### What you need to do
Please edit the stretch from the line containing "scientific name: Ipomoea sinensis" through the line containing "genus: Marchantia" so that "phylum" becomes "division" and nothing else changes. Return only those lines.

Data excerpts
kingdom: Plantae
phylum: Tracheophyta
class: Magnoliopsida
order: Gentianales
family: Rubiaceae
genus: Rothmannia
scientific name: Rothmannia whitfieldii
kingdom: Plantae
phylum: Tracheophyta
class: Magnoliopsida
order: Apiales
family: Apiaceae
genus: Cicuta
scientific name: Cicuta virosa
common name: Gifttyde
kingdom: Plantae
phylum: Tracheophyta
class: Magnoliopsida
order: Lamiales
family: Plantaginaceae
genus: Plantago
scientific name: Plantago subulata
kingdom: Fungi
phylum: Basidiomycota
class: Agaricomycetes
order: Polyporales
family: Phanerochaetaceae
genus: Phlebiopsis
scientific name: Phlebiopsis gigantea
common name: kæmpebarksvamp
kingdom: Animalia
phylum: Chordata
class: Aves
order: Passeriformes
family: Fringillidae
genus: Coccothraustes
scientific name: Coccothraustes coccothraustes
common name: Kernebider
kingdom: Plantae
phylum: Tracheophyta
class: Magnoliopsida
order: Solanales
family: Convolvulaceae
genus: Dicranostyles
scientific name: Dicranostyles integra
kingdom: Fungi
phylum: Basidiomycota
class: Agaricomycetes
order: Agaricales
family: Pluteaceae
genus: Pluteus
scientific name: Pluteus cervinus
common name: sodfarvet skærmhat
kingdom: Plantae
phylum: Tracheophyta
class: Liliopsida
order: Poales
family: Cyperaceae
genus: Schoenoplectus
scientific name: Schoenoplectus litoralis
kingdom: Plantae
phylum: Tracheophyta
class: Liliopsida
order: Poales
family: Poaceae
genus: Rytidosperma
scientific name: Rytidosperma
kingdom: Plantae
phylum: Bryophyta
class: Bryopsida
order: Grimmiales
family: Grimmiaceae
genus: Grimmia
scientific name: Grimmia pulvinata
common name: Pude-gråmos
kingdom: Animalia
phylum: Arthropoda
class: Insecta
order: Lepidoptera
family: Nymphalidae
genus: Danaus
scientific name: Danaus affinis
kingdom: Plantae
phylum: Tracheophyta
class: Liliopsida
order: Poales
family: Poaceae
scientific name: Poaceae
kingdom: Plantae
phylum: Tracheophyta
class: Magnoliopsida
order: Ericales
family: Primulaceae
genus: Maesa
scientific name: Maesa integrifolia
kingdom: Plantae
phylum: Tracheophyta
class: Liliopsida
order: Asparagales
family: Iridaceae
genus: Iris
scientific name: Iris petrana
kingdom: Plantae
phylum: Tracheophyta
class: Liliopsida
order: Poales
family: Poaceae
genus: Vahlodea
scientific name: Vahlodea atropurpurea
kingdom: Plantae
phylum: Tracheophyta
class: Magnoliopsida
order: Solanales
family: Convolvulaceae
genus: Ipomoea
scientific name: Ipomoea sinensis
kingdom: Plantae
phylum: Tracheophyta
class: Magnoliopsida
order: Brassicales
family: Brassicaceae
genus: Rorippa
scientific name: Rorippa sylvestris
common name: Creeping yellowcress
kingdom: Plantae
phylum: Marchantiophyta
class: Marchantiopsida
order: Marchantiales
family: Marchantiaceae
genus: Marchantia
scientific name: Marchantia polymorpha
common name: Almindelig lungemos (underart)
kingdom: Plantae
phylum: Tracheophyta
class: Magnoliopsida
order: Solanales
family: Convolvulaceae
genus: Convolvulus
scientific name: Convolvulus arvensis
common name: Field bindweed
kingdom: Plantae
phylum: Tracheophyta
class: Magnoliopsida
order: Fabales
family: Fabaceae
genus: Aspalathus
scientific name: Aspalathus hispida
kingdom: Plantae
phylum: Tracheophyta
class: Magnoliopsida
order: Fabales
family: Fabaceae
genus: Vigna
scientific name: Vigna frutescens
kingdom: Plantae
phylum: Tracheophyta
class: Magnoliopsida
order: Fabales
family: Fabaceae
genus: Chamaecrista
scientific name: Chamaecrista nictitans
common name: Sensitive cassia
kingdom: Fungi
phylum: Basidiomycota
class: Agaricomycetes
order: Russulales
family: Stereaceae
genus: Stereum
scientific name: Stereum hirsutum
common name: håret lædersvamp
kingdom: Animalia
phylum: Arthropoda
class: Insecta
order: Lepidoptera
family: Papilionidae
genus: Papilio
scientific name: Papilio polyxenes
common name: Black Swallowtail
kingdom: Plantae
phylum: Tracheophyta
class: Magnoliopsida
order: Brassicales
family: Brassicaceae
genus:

### Answer to this problem
scientific name: Ipomoea sinensis
kingdom: Plantae
division: Tracheophyta
class: Magnoliopsida
order: Brassicales
family: Brassicaceae
genus: Rorippa
scientific name: Rorippa sylvestris
common name: Creeping yellowcress
kingdom: Plantae
division: Marchantiophyta
class: Marchantiopsida
order: Marchantiales
family: Marchantiaceae
genus: Marchantia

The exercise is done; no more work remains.